§ **Your task**:
If a line in the entries below holds the string "närsomhelst", copy it.

§ **Input records**:
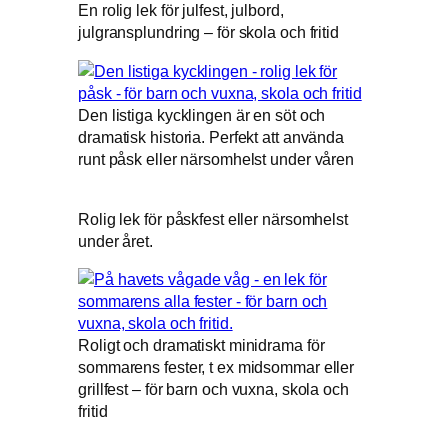
En rolig lek för julfest, julbord,
julgransplundring – för skola och fritid
Den listiga kycklingen är en söt och
dramatisk historia. Perfekt att använda
runt påsk eller närsomhelst under våren
Rolig lek för påskfest eller närsomhelst
under året.
Roligt och dramatiskt minidrama för
sommarens fester, t ex midsommar eller
grillfest – för barn och vuxna, skola och
fritid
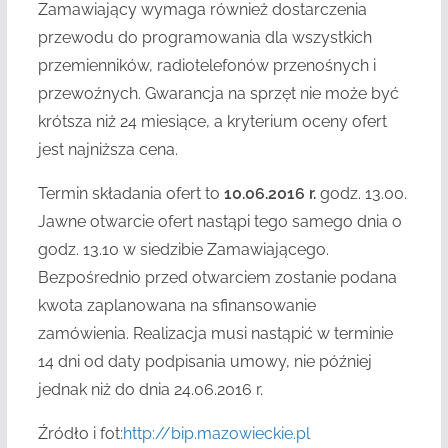
Zamawiający wymaga również dostarczenia
przewodu do programowania dla wszystkich
przemienników, radiotelefonów przenośnych i
przewoźnych. Gwarancja na sprzęt nie może być
krótsza niż 24 miesiące, a kryterium oceny ofert
jest najniższa cena.
Termin składania ofert to
10.06.2016 r.
godz. 13.00.
Jawne otwarcie ofert nastąpi tego samego dnia o
godz. 13.10 w siedzibie Zamawiającego.
Bezpośrednio przed otwarciem zostanie podana
kwota zaplanowana na sfinansowanie
zamówienia. Realizacja musi nastąpić w terminie
14 dni od daty podpisania umowy, nie później
jednak niż do dnia 24.06.2016 r.
Źródło i fot:
http://bip.mazowieckie.pl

§ **Exercise solution**:
runt påsk eller närsomhelst under våren
Rolig lek för påskfest eller närsomhelst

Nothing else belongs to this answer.